▶ Work item:
In the entries below, begin at the line that has "Hamm – Laufen, Basketball" and stop after the line that has "содержанием. Жанр книги"; output those lines exactly, leaving out pictures.

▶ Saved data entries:

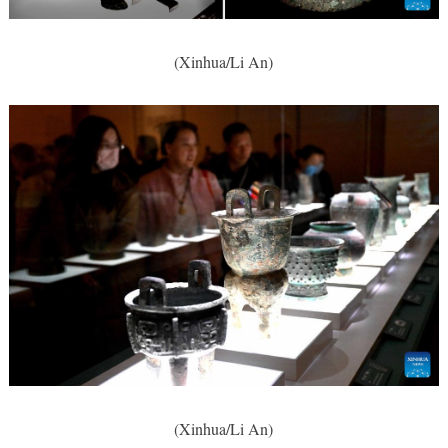
(Xinhua/Li An)
(Xinhua/Li An)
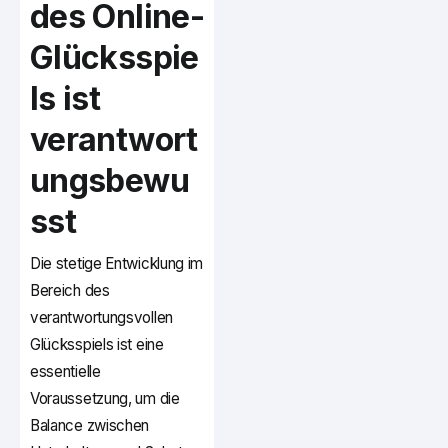
des Online-
Glücksspie
ls ist
verantwort
ungsbewu
sst
Die stetige Entwicklung im
Bereich des
verantwortungsvollen
Glücksspiels ist eine
essentielle
Voraussetzung, um die
Balance zwischen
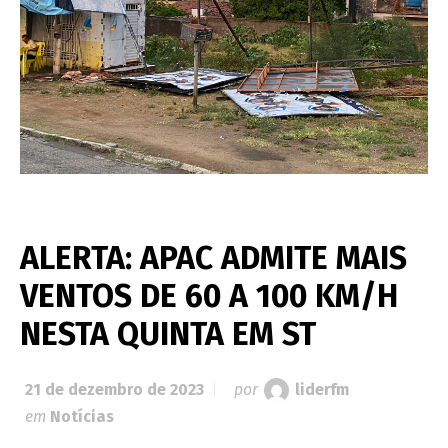
ALERTA: APAC ADMITE MAIS
VENTOS DE 60 A 100 KM/H
NESTA QUINTA EM ST
21 de dezembro de 2023
por
liderfm
em
Notícias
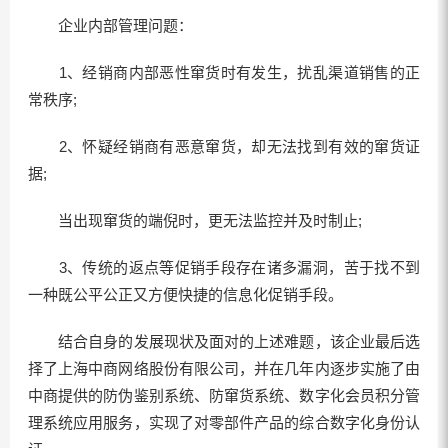
企业内部管理问题：
1、经销商内部恶性窜货时有发生，扰乱渠道销售的正
常秩序;
2、怀疑经销商有恶意窜货，却无法找到有效的窜货证
据;
当出现窜货的端倪时，更无法监控并及时制止;
3、传统的返点等促销手段存在诸多漏洞，苦于找不到
一种既公平公正又方便快捷的信息化促销手段。
结合自身的发展现状及面对的上述难题，该企业最后选
择了上海中商网络股份有限公司，并在几年内逐步实施了由
中商提供的防伪鉴别系统、防窜货系统、数字化会员积分管
理系统应用服务，实现了对零部件产品的综合数字化身份认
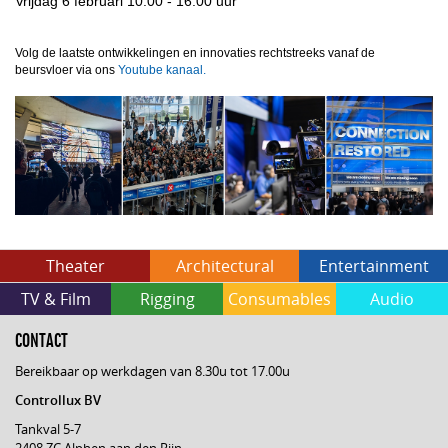
Vrijdag 6 februari 10:00 - 16:00 uur
Volg de laatste ontwikkelingen en innovaties rechtstreeks vanaf de
beursvloer via ons
Youtube kanaal.
Theater
Architectural
Entertainment
TV & Film
Rigging
Consumables
Audio
CONTACT
Bereikbaar op werkdagen van 8.30u tot 17.00u
Controllux BV
Tankval 5-7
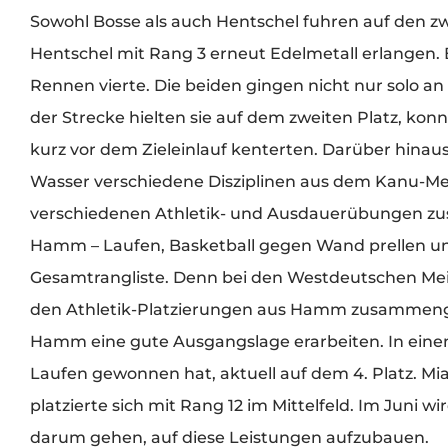
Sowohl Bosse als auch Hentschel fuhren auf den z
Hentschel mit Rang 3 erneut Edelmetall erlangen. 
Rennen vierte. Die beiden gingen nicht nur solo a
der Strecke hielten sie auf dem zweiten Platz, kon
kurz vor dem Zieleinlauf kenterten. Darüber hina
Wasser verschiedene Disziplinen aus dem Kanu-Me
verschiedenen Athletik- und Ausdauerübungen zus
Hamm – Laufen, Basketball gegen Wand prellen un
Gesamtrangliste. Denn bei den Westdeutschen Meis
den Athletik-Platzierungen aus Hamm zusammenge
Hamm eine gute Ausgangslage erarbeiten. In einem 
Laufen gewonnen hat, aktuell auf dem 4. Platz. Mia
platzierte sich mit Rang 12 im Mittelfeld. Im Juni 
darum gehen, auf diese Leistungen aufzubauen.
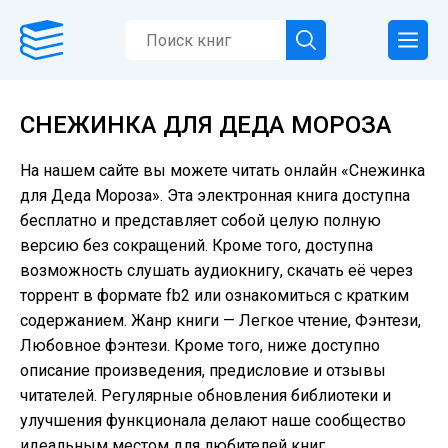
СНЕЖИНКА ДЛЯ ДЕДА МОРОЗА
На нашем сайте вы можете читать онлайн «Снежинка
для Деда Мороза». Эта электронная книга доступна
бесплатно и представляет собой целую полную
версию без сокращений. Кроме того, доступна
возможность слушать аудиокнигу, скачать её через
торрент в формате fb2 или ознакомиться с кратким
содержанием. Жанр книги — Легкое чтение, Фэнтези,
Любовное фэнтези. Кроме того, ниже доступно
описание произведения, предисловие и отзывы
читателей. Регулярные обновления библиотеки и
улучшения функционала делают наше сообщество
идеальным местом для любителей книг.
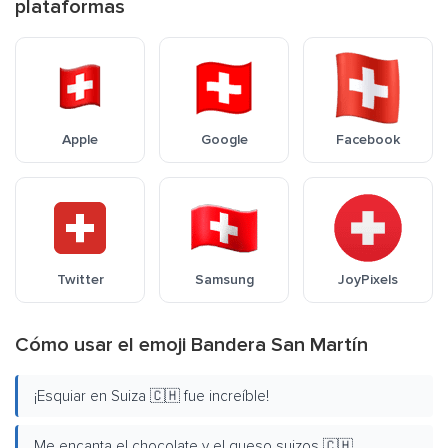
plataformas
Apple
Google
Facebook
Twitter
Samsung
JoyPixels
Cómo usar el emoji Bandera San Martín
¡Esquiar en Suiza 🇨🇭 fue increíble!
Me encanta el chocolate y el queso suizos 🇨🇭.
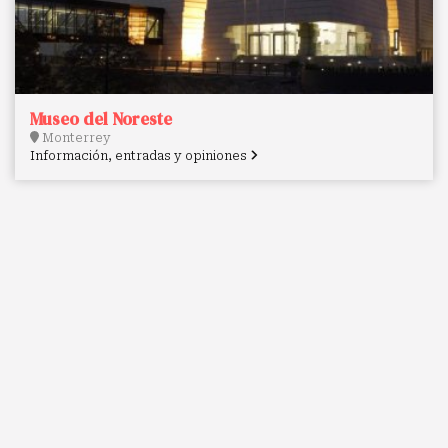
Museo del Noreste
Monterrey
Información, entradas y opiniones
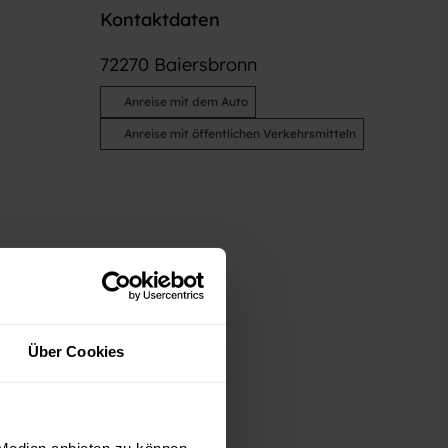
Kontaktdaten
72270
Baiersbronn
Anreise mit dem Auto
Anreise mit öffentlichen Verkehrsmitteln
Über Cookies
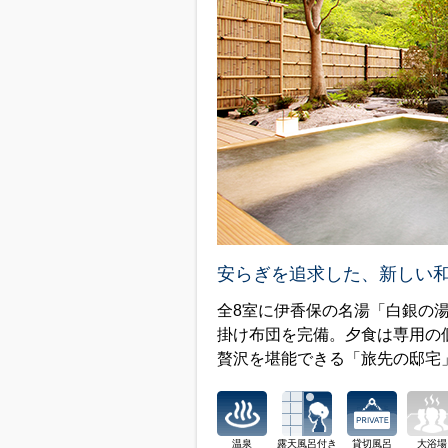
安らぎを追求した、新しい
全8室に伊香保の名湯「白銀の湯
掛け布団を完備。夕食は専用の
贅沢を堪能できる「旅先の邸宅
温泉
露天風呂付き
貸切風呂
大浴場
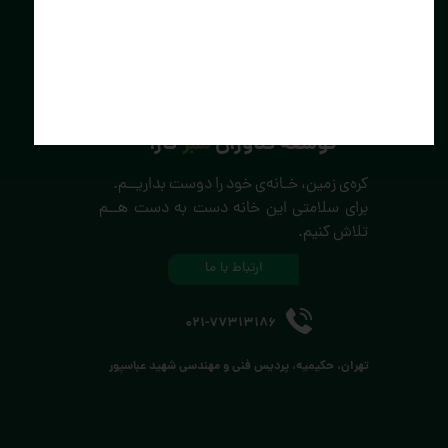
توسعه فناوران
سبز
کارا
کره‌ی زمین، خـانه‌ی خود را دوست بداریــم.
برای سلامتی این خانه دست به دست هــم
تلاش کنیم.
ارتباط با ما
021-77313186
تهران، حکیمیه، پردیس فنی و مهندسی شهید عباسپور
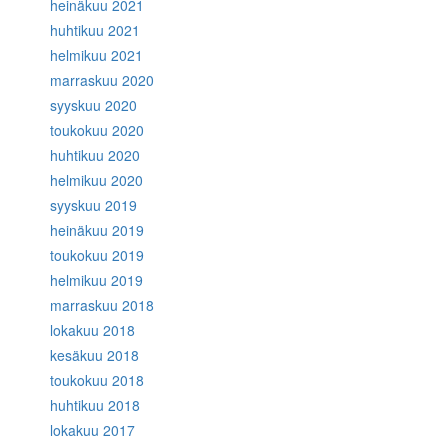
heinäkuu 2021
huhtikuu 2021
helmikuu 2021
marraskuu 2020
syyskuu 2020
toukokuu 2020
huhtikuu 2020
helmikuu 2020
syyskuu 2019
heinäkuu 2019
toukokuu 2019
helmikuu 2019
marraskuu 2018
lokakuu 2018
kesäkuu 2018
toukokuu 2018
huhtikuu 2018
lokakuu 2017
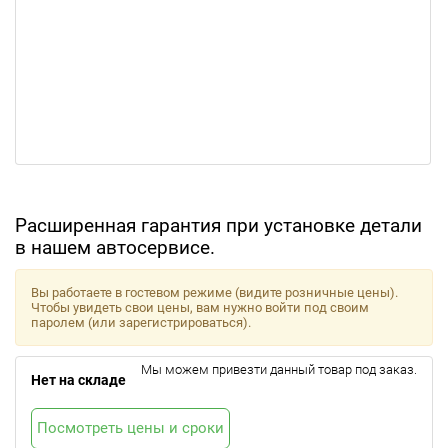
Расширенная гарантия при установке детали
в нашем автосервисе.
Вы работаете в гостевом режиме (видите розничные цены).
Чтобы увидеть свои цены, вам нужно войти под своим
паролем (или зарегистрироваться).
Мы можем привезти данный товар под заказ.
Нет на складе
Посмотреть цены и сроки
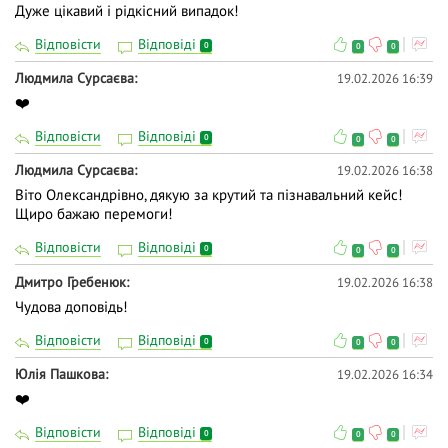
Дуже цікавий і рідкісний випадок!
Відповісти
Відповіді
0
0
0
Людмила Сурсаєва
19.02.2026 16:39
❤️
Відповісти
Відповіді
0
0
0
Людмила Сурсаєва
19.02.2026 16:38
Віто Олександрівно, дякую за крутий та пізнавальний кейс!
Щиро бажаю перемоги!
Відповісти
Відповіді
0
0
0
Дмитро Гребенюк
19.02.2026 16:38
Чудова доповідь!
Відповісти
Відповіді
0
0
0
Юлія Пашкова
19.02.2026 16:34
❤️
Відповісти
Відповіді
0
0
0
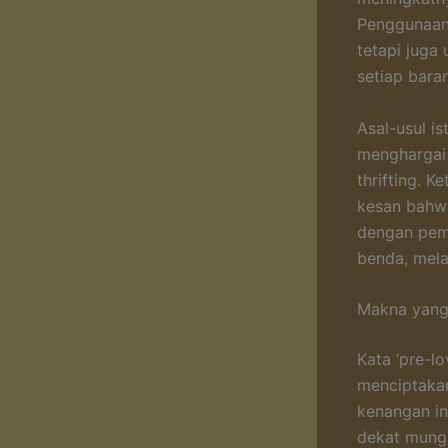
Penggunaan 
tetapi juga
setiap bara
Asal-usul is
menghargai 
thrifting. 
kesan bahwa
dengan pemi
benda, mela
Makna yang 
Kata ‘pre-l
menciptakan
kenangan in
dekat mungk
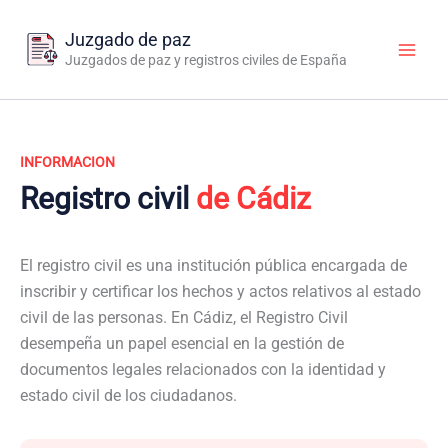
Ir
al
Juzgado de paz
contenido
Juzgados de paz y registros civiles de España
INFORMACION
Registro civil
de Cádiz
El registro civil es una institución pública encargada de
inscribir y certificar los hechos y actos relativos al estado
civil de las personas. En Cádiz, el Registro Civil
desempeña un papel esencial en la gestión de
documentos legales relacionados con la identidad y
estado civil de los ciudadanos.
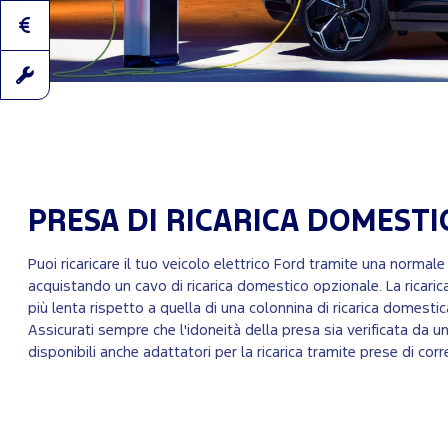
PRESA DI RICARICA DOMESTI
Puoi ricaricare il tuo veicolo elettrico Ford tramite una normal
acquistando un cavo di ricarica domestico opzionale. La ricari
più lenta rispetto a quella di una colonnina di ricarica domest
Assicurati sempre che l'idoneità della presa sia verificata da un
disponibili anche adattatori per la ricarica tramite prese di corre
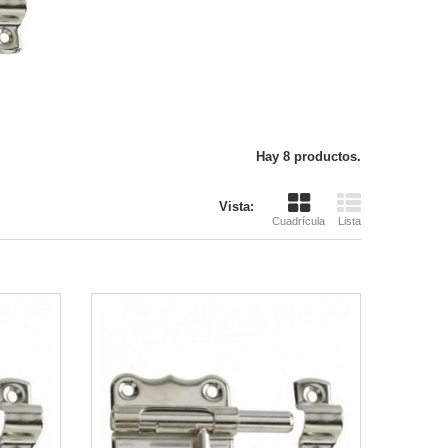
Hay 8 productos.
Vista:
Cuadrícula
Lista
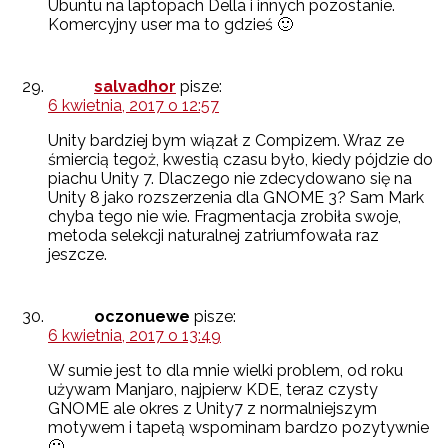
Ubuntu na laptopach Della i innych pozostanie.
Komercyjny user ma to gdzieś 🙂
salvadhor
pisze:
6 kwietnia, 2017 o 12:57
Unity bardziej bym wiązał z Compizem. Wraz ze
śmiercią tegoż, kwestią czasu było, kiedy pójdzie do
piachu Unity 7. Dlaczego nie zdecydowano się na
Unity 8 jako rozszerzenia dla GNOME 3? Sam Mark
chyba tego nie wie. Fragmentacja zrobiła swoje,
metoda selekcji naturalnej zatriumfowała raz
jeszcze.
oczonuewe
pisze:
6 kwietnia, 2017 o 13:49
W sumie jest to dla mnie wielki problem, od roku
używam Manjaro, najpierw KDE, teraz czysty
GNOME ale okres z Unity7 z normalniejszym
motywem i tapetą wspominam bardzo pozytywnie
🙂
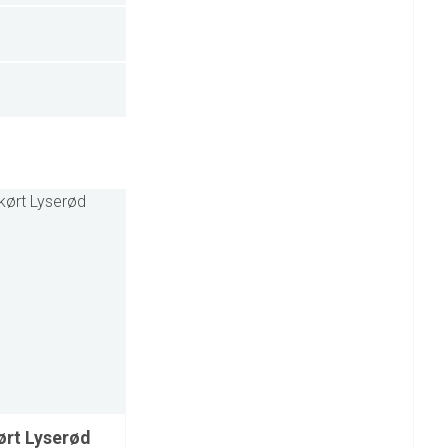
ørt Lyserød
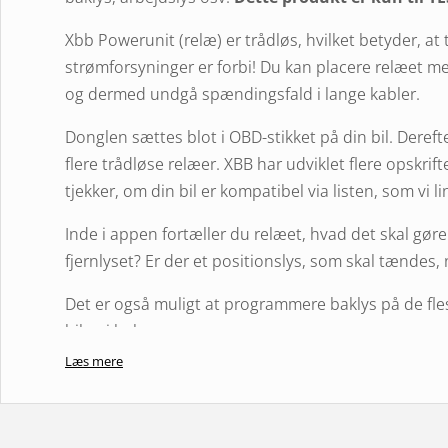
Xbb Powerunit (relæ) er trådløs, hvilket betyder, at 
strømforsyninger er forbi! Du kan placere relæet m
og dermed undgå spændingsfald i lange kabler.
Donglen sættes blot i OBD-stikket på din bil. Deref
flere trådløse relæer. XBB har udviklet flere opskrifter 
tjekker, om din bil er kompatibel via listen, som vi link
Inde i appen fortæller du relæet, hvad det skal g
fjernlyset? Er der et positionslys, som skal tændes
Det er også muligt at programmere baklys på de fle
bilen i bakgear.
Læs mere
Indhold i leveringen
1. Powerunit-relæ
1. Dongle TESKA Edition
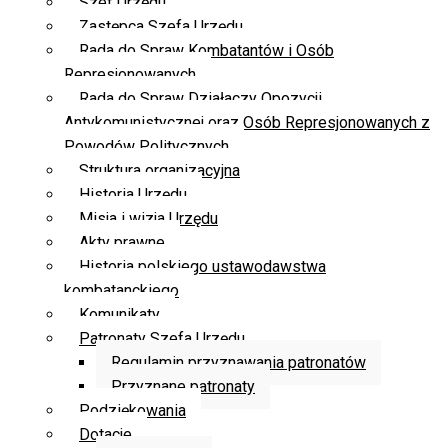
Szef Urzędu
Zastępca Szefa Urzędu
Rada do Spraw Kombatantów i Osób
Represjonowanych
Rada do Spraw Działaczy Opozycji
Antykomunistycznej oraz Osób Represjonowanych z
Powodów Politycznych
Struktura organizacyjna
Historia Urzędu
Misja i wizja Urzędu
Akty prawne
Historia polskiego ustawodawstwa
kombatanckiego
Komunikaty
Patronaty Szefa Urzędu
Regulamin przyznawania patronatów
Przyznane patronaty
Podziękowania
Dotacje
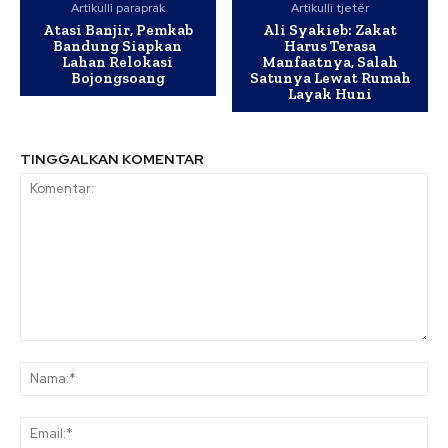
Artikulli paraprak
Artikulli tjetër
Atasi Banjir, Pemkab
Ali Syakieb: Zakat
Bandung Siapkan
Harus Terasa
Lahan Relokasi
Manfaatnya, Salah
Bojongsoang
Satunya Lewat Rumah
Layak Huni
TINGGALKAN KOMENTAR
Komentar:
Na
Ema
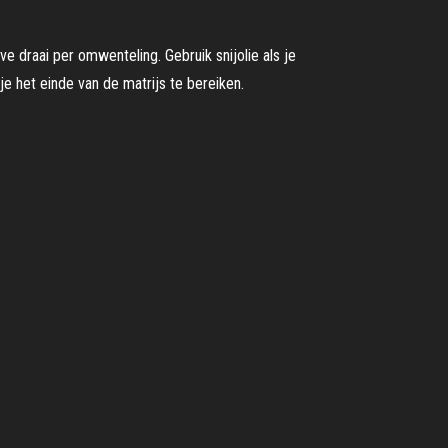
e draai per omwenteling. Gebruik snijolie als je
e het einde van de matrijs te bereiken.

▶ Result below:
Hamm – Laufen, Basketball gegen Wand prellen un
Gesamtrangliste. Denn bei den Westdeutschen Meis
den Athletik-Platzierungen aus Hamm zusammenge
Hamm eine gute Ausgangslage erarbeiten. In einem 
Laufen gewonnen hat, aktuell auf dem 4. Platz. Mia
platzierte sich mit Rang 12 im Mittelfeld. Im Juni 
darum gehen, auf diese Leistungen aufzubauen.
СНЕЖИНКА ДЛЯ ДЕДА МОРОЗА
На нашем сайте вы можете читать онлайн «Снежинка
для Деда Мороза». Эта электронная книга доступна
бесплатно и представляет собой целую полную
версию без сокращений. Кроме того, доступна
возможность слушать аудиокнигу, скачать её через
торрент в формате fb2 или ознакомиться с кратким
содержанием. Жанр книги — Легкое чтение, Фэнтези,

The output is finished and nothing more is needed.